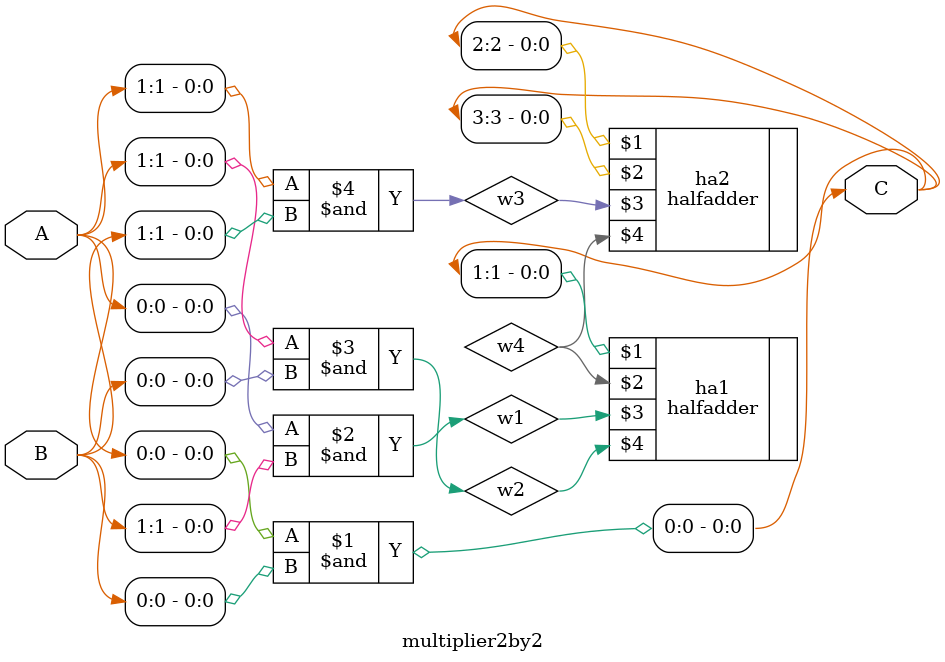
<source format=v>
module multiplier2by2(C,A,B);
input [1:0]A,B;
output [3:0]C;
wire w1,w2,w3,w4;
and (C[0],A[0],B[0]);
and (w1,A[0],B[1]);
and (w2,A[1],B[0]);
and (w3,A[1],B[1]);
halfadder ha1(C[1],w4,w1,w2);
halfadder ha2(C[2],C[3],w3,w4);
endmodule

</source>
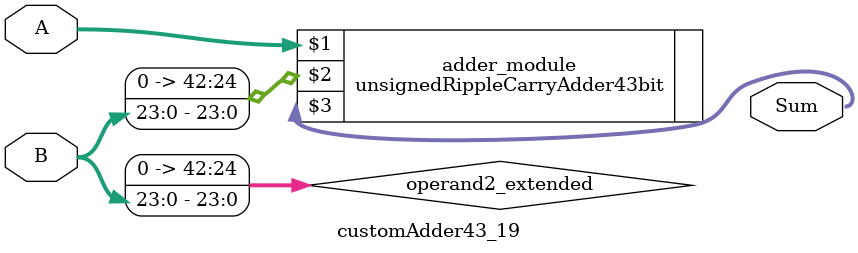
<source format=v>
module customAdder43_19(
                        input [42 : 0] A,
                        input [23 : 0] B,
                        
                        output [43 : 0] Sum
                );

        wire [42 : 0] operand2_extended;
        
        assign operand2_extended =  {19'b0, B};
        
        unsignedRippleCarryAdder43bit adder_module(
            A,
            operand2_extended,
            Sum
        );
        
        endmodule
        
</source>
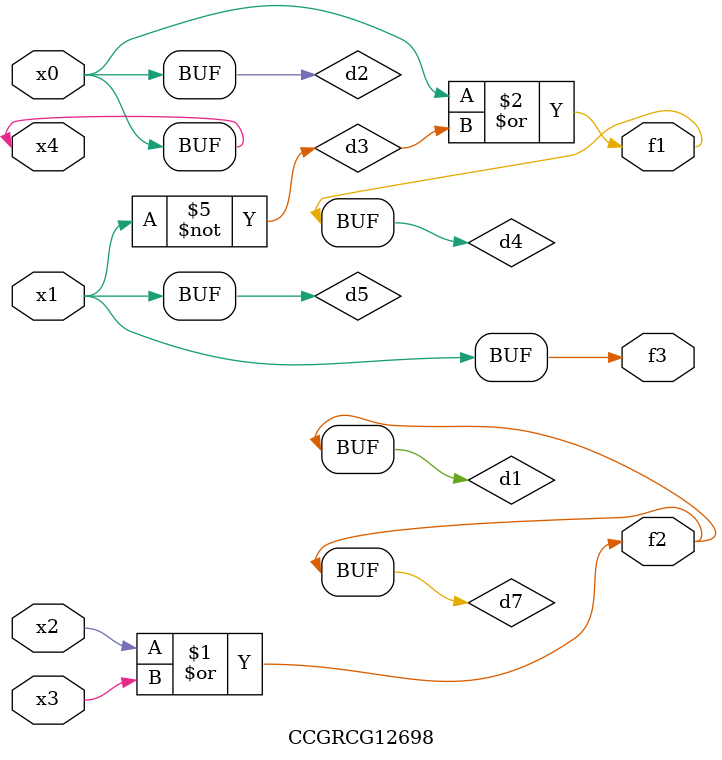
<source format=v>
module CCGRCG12698(
	input x0, x1, x2, x3, x4,
	output f1, f2, f3
);

	wire d1, d2, d3, d4, d5, d6, d7;

	or (d1, x2, x3);
	buf (d2, x0, x4);
	not (d3, x1);
	or (d4, d2, d3);
	not (d5, d3);
	nand (d6, d1, d3);
	or (d7, d1);
	assign f1 = d4;
	assign f2 = d7;
	assign f3 = d5;
endmodule

</source>
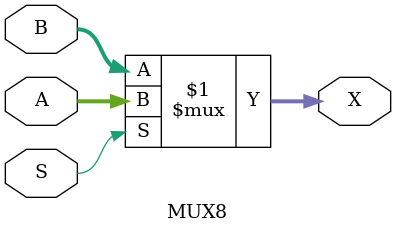
<source format=v>
module MUX8(X, A, B, S);
   parameter WIDTH=8;     // How many bits wide are the lines

   output [WIDTH-1:0] X;   // The output line

   input [WIDTH-1:0]  A;  // Input line with id 1'b1
   input [WIDTH-1:0]  B;  // Input line with id 1'b0
   input 	      S;  // Selection bit

	assign X = S ? A : B;
endmodule // multiplexer_2_1

//if S=0; select A
</source>
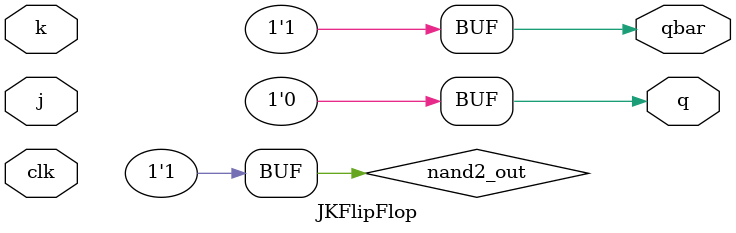
<source format=v>
module JKFlipFlop(q,qbar,clk,j,k);

	input j,k,clk;
	output reg q = 0;
	output reg qbar = 1;

	wire nand1_out; // output from nand1
	wire nand2_out; // output from nand2

	
	nand(nand1_out, j,clk,qbar);
	nand(nand2_out, k,clk,q);
	
	SR_Latch my_latch(nand1_out, nand2_out, q, qbar);
	

endmodule
</source>
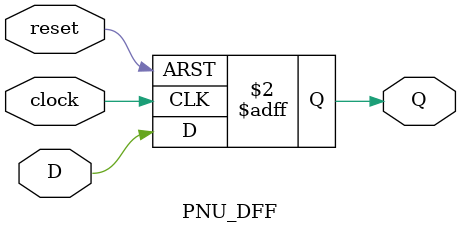
<source format=v>
/***********************
*
* Jong-gyu Park
* pjk5401@gmail.com
* 2016/09/02
*
***********************/

module PNU_DFF(D, clock, reset, Q);
    input D, clock, reset;
    output Q;
    reg Q;
    
    always@(posedge clock or posedge reset)
        if( reset ) begin
            Q <= 1'b0;
        end else begin
            Q <= D;
        end
endmodule
</source>
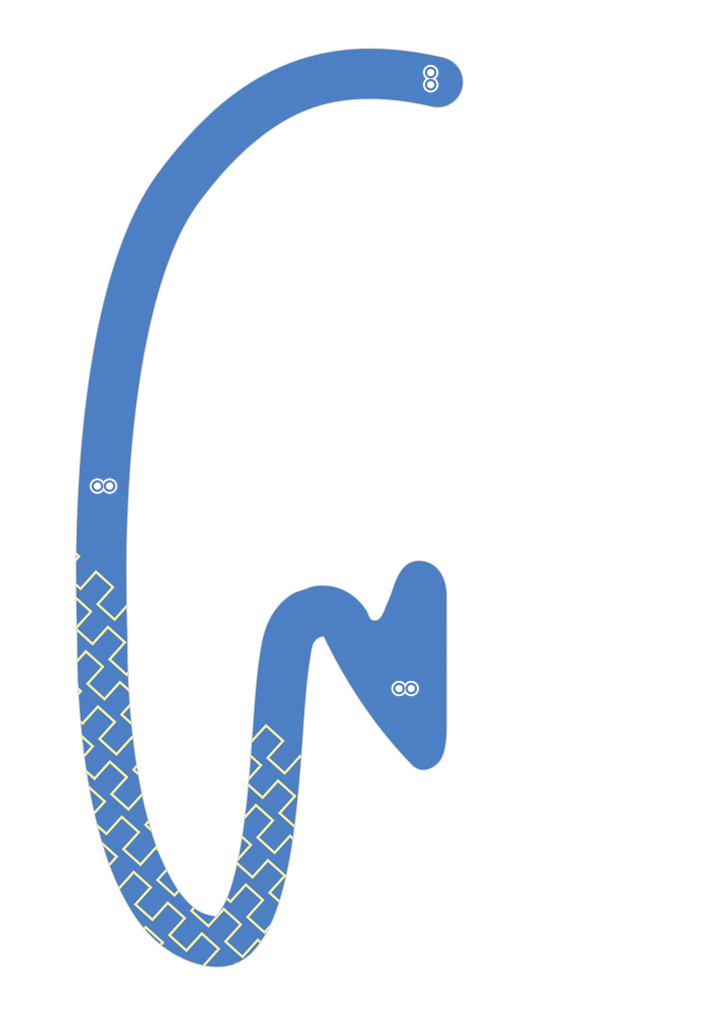
<source format=kicad_pcb>
(kicad_pcb (version 20211014) (generator pcbnew)

  (general
    (thickness 1.6)
  )

  (paper "A4")
  (layers
    (0 "F.Cu" signal)
    (31 "B.Cu" signal)
    (32 "B.Adhes" user "B.Adhesive")
    (33 "F.Adhes" user "F.Adhesive")
    (34 "B.Paste" user)
    (35 "F.Paste" user)
    (36 "B.SilkS" user "B.Silkscreen")
    (37 "F.SilkS" user "F.Silkscreen")
    (38 "B.Mask" user)
    (39 "F.Mask" user)
    (40 "Dwgs.User" user "User.Drawings")
    (41 "Cmts.User" user "User.Comments")
    (42 "Eco1.User" user "User.Eco1")
    (43 "Eco2.User" user "User.Eco2")
    (44 "Edge.Cuts" user)
    (45 "Margin" user)
    (46 "B.CrtYd" user "B.Courtyard")
    (47 "F.CrtYd" user "F.Courtyard")
    (48 "B.Fab" user)
    (49 "F.Fab" user)
  )

  (setup
    (stackup
      (layer "F.SilkS" (type "Top Silk Screen"))
      (layer "F.Paste" (type "Top Solder Paste"))
      (layer "F.Mask" (type "Top Solder Mask") (thickness 0.01))
      (layer "F.Cu" (type "copper") (thickness 0.035))
      (layer "dielectric 1" (type "core") (thickness 1.51) (material "FR4") (epsilon_r 4.5) (loss_tangent 0.02))
      (layer "B.Cu" (type "copper") (thickness 0.035))
      (layer "B.Mask" (type "Bottom Solder Mask") (thickness 0.01))
      (layer "B.Paste" (type "Bottom Solder Paste"))
      (layer "B.SilkS" (type "Bottom Silk Screen"))
      (copper_finish "None")
      (dielectric_constraints no)
    )
    (pad_to_mask_clearance 0)
    (pcbplotparams
      (layerselection 0x00010fc_ffffffff)
      (disableapertmacros false)
      (usegerberextensions true)
      (usegerberattributes true)
      (usegerberadvancedattributes true)
      (creategerberjobfile false)
      (svguseinch false)
      (svgprecision 6)
      (excludeedgelayer true)
      (plotframeref false)
      (viasonmask false)
      (mode 1)
      (useauxorigin false)
      (hpglpennumber 1)
      (hpglpenspeed 20)
      (hpglpendiameter 15.000000)
      (dxfpolygonmode true)
      (dxfimperialunits true)
      (dxfusepcbnewfont true)
      (psnegative false)
      (psa4output false)
      (plotreference false)
      (plotvalue false)
      (plotinvisibletext false)
      (sketchpadsonfab false)
      (subtractmaskfromsilk false)
      (outputformat 1)
      (mirror false)
      (drillshape 0)
      (scaleselection 1)
      (outputdirectory "gerbers/")
    )
  )

  (net 0 "")

  (footprint "LOGO" (layer "F.Cu") (at 0 0))

  (footprint "LOGO" (layer "F.Cu") (at 0 0))

  (footprint "LOGO" (layer "F.Cu") (at 0 0))

  (footprint "LOGO" (layer "F.Cu") (at 0 0))

  (footprint "Swadge_Parts:shields" (layer "F.Cu")
    (tedit 0) (tstamp e26d289a-f959-4295-a0d6-e69514933fa9)
    (at 45.385419 0)
    (attr through_hole)
    (fp_text reference "Ref**" (at 0 0) (layer "F.SilkS") hide
      (effects (font (size 1.27 1.27) (thickness 0.15)))
      (tstamp bc104581-effc-4337-a08c-2690296cb182)
    )
    (fp_text value "Val**" (at 0 0) (layer "F.SilkS") hide
      (effects (font (size 1.27 1.27) (thickness 0.15)))
      (tstamp 8c94a4c7-f719-432f-96df-f9e99260f762)
    )
    (fp_poly (pts
        (xy -61.99111 -2.755532)
        (xy -61.904008 -2.734153)
        (xy -61.822004 -2.697789)
        (xy -61.74714 -2.647049)
        (xy -61.709619 -2.613105)
        (xy -61.651204 -2.543568)
        (xy -61.607507 -2.46785)
        (xy -61.578314 -2.387748)
        (xy -61.563408 -2.30506)
        (xy -61.562572 -2.221583)
        (xy -61.575589 -2.139115)
        (xy -61.602245 -2.059454)
        (xy -61.642321 -1.984397)
        (xy -61.695602 -1.915742)
        (xy -61.761871 -1.855285)
        (xy -61.804393 -1.825795)
        (xy -61.867333 -1.794599)
        (xy -61.940141 -1.77198)
        (xy -62.017612 -1.758801)
        (xy -62.09454 -1.755924)
        (xy -62.165718 -1.764213)
        (xy -62.170123 -1.765182)
        (xy -62.257215 -1.792831)
        (xy -62.334569 -1.832949)
        (xy -62.401711 -1.883888)
        (xy -62.458168 -1.944)
        (xy -62.503464 -2.011638)
        (xy -62.537125 -2.085152)
        (xy -62.558677 -2.162895)
        (xy -62.567646 -2.243218)
        (xy -62.563558 -2.324474)
        (xy -62.545937 -2.405015)
        (xy -62.514311 -2.483191)
        (xy -62.468204 -2.557356)
        (xy -62.415485 -2.617787)
        (xy -62.359454 -2.664619)
        (xy -62.294504 -2.704859)
        (xy -62.226331 -2.735389)
        (xy -62.172433 -2.750904)
        (xy -62.081265 -2.761318)
        (xy -61.99111 -2.755532)
      ) (layer "Dwgs.User") (width 0.01) (fill solid) (tstamp 176582ce-57d7-4491-94b7-703c49415076))
    (fp_poly (pts
        (xy -28.494134 -44.5685)
        (xy -28.408137 -44.544542)
        (xy -28.327644 -44.506057)
        (xy -28.254824 -44.45423)
        (xy -28.191845 -44.390245)
        (xy -28.158589 -44.34483)
        (xy -28.12003 -44.270445)
        (xy -28.094561 -44.188322)
        (xy -28.082635 -44.101995)
        (xy -28.084704 -44.014997)
        (xy -28.101221 -43.930861)
        (xy -28.104288 -43.920833)
        (xy -28.139053 -43.83823)
        (xy -28.186736 -43.764863)
        (xy -28.245544 -43.701725)
        (xy -28.313686 -43.649805)
        (xy -28.38937 -43.610095)
        (xy -28.470801 -43.583587)
        (xy -28.556189 -43.57127)
        (xy -28.643741 -43.574137)
        (xy -28.708759 -43.586587)
        (xy -28.79458 -43.617343)
        (xy -28.871692 -43.661534)
        (xy -28.938865 -43.717595)
        (xy -28.994865 -43.783959)
        (xy -29.038461 -43.859062)
        (xy -29.06842 -43.941338)
        (xy -29.083511 -44.029222)
        (xy -29.085102 -44.064767)
        (xy -29.079347 -44.156608)
        (xy -29.059776 -44.23953)
        (xy -29.025649 -44.315374)
        (xy -28.976225 -44.38598)
        (xy -28.939941 -44.425576)
        (xy -28.868233 -44.486961)
        (xy -28.791532 -44.532246)
        (xy -28.709244 -44.561683)
        (xy -28.620775 -44.575524)
        (xy -28.583466 -44.57675)
        (xy -28.494134 -44.5685)
      ) (layer "Dwgs.User") (width 0.01) (fill solid) (tstamp 17e74936-6c36-4ed9-9c85-1f525b0ad1f1))
    (fp_poly (pts
        (xy -28.494134 -45.8385)
        (xy -28.408137 -45.814542)
        (xy -28.327644 -45.776057)
        (xy -28.254824 -45.72423)
        (xy -28.191845 -45.660245)
    
... [543419 chars truncated]
</source>
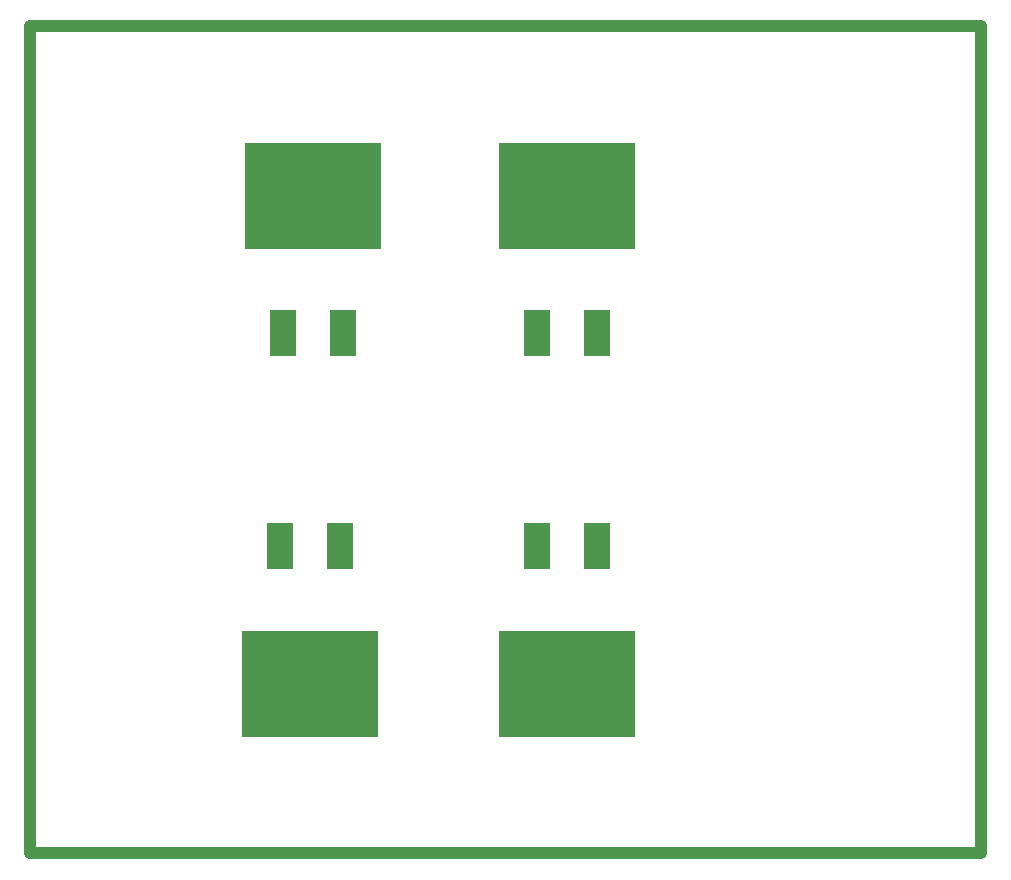
<source format=gbp>
G04*
G04 #@! TF.GenerationSoftware,Altium Limited,Altium Designer,20.0.12 (288)*
G04*
G04 Layer_Color=128*
%FSLAX44Y44*%
%MOMM*%
G71*
G01*
G75*
%ADD13C,1.0000*%
%ADD40R,11.6300X9.0900*%
%ADD41R,2.2800X4.0100*%
D13*
X0Y100000D02*
X805000D01*
X0Y800000D02*
X0Y100000D01*
X805000Y800000D02*
X805000Y100000D01*
X0Y800000D02*
X805000D01*
D40*
X454600Y656500D02*
D03*
Y243500D02*
D03*
X239600Y656500D02*
D03*
X237100Y243500D02*
D03*
D41*
X429200Y540000D02*
D03*
X480000D02*
D03*
X429200Y360000D02*
D03*
X480000D02*
D03*
X265000Y540000D02*
D03*
X214200D02*
D03*
X211700Y360000D02*
D03*
X262500D02*
D03*
M02*

</source>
==========
◆ Your objective
Extract from the listing above the lines between the line containing "(hpglpendiameter 15.000000)" and the line containing "(drillshape 0)", keeping both of those lines. Output nothing else.

◆ Solution for this task
      (hpglpendiameter 15.000000)
      (dxfpolygonmode true)
      (dxfimperialunits true)
      (dxfusepcbnewfont true)
      (psnegative false)
      (psa4output false)
      (plotreference false)
      (plotvalue false)
      (plotinvisibletext false)
      (sketchpadsonfab false)
      (subtractmaskfromsilk false)
      (outputformat 1)
      (mirror false)
      (drillshape 0)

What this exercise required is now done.